(Description of the task):
Copy the lines exactly as they appear, starting with the first line of the records and ending with the line that contains "cells show no".

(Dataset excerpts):
·····
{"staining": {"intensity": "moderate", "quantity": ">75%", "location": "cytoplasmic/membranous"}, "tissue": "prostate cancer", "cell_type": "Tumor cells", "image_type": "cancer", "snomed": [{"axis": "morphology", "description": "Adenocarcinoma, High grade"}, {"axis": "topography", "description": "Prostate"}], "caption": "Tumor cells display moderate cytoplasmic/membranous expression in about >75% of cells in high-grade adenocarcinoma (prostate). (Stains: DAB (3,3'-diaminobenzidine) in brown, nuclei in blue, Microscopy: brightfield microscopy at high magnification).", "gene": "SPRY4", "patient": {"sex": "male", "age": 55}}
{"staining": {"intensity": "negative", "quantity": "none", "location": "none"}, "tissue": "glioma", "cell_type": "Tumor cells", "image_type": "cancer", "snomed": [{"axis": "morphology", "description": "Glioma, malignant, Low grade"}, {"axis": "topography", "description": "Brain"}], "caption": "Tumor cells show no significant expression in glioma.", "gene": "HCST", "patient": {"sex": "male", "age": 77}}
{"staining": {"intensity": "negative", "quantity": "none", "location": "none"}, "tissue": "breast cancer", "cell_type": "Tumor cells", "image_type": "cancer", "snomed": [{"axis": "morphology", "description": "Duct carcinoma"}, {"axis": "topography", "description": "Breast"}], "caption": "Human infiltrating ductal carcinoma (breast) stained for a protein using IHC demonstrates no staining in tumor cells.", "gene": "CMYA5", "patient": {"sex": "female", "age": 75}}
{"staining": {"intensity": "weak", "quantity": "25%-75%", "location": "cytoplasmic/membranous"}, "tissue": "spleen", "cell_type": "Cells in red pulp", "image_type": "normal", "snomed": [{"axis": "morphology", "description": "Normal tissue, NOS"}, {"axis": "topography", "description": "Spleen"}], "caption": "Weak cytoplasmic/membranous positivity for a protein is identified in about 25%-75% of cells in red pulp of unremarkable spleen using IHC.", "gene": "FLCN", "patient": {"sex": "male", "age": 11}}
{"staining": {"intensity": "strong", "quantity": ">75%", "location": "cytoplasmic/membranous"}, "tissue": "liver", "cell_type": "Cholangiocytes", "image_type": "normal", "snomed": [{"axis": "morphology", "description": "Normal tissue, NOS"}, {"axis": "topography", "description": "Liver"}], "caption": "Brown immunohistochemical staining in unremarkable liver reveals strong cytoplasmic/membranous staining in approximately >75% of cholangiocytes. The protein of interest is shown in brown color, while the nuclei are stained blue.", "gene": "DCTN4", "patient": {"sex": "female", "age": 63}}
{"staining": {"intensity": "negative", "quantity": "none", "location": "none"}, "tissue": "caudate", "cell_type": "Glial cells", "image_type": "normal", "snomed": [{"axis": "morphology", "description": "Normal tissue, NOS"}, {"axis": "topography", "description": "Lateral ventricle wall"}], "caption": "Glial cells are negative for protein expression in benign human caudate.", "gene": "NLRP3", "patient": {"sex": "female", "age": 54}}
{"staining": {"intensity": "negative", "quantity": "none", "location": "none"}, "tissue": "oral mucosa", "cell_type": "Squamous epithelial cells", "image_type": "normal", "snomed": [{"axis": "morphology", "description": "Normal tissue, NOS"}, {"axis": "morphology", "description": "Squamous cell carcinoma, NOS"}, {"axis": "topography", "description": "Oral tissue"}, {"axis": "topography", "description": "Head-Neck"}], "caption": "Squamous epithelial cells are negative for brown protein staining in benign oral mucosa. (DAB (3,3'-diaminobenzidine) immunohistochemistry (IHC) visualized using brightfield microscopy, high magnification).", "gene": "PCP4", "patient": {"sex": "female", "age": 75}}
·····
(Result):
{"staining": {"intensity": "moderate", "quantity": ">75%", "location": "cytoplasmic/membranous"}, "tissue": "prostate cancer", "cell_type": "Tumor cells", "image_type": "cancer", "snomed": [{"axis": "morphology", "description": "Adenocarcinoma, High grade"}, {"axis": "topography", "description": "Prostate"}], "caption": "Tumor cells display moderate cytoplasmic/membranous expression in about >75% of cells in high-grade adenocarcinoma (prostate). (Stains: DAB (3,3'-diaminobenzidine) in brown, nuclei in blue, Microscopy: brightfield microscopy at high magnification).", "gene": "SPRY4", "patient": {"sex": "male", "age": 55}}
{"staining": {"intensity": "negative", "quantity": "none", "location": "none"}, "tissue": "glioma", "cell_type": "Tumor cells", "image_type": "cancer", "snomed": [{"axis": "morphology", "description": "Glioma, malignant, Low grade"}, {"axis": "topography", "description": "Brain"}], "caption": "Tumor cells show no significant expression in glioma.", "gene": "HCST", "patient": {"sex": "male", "age": 77}}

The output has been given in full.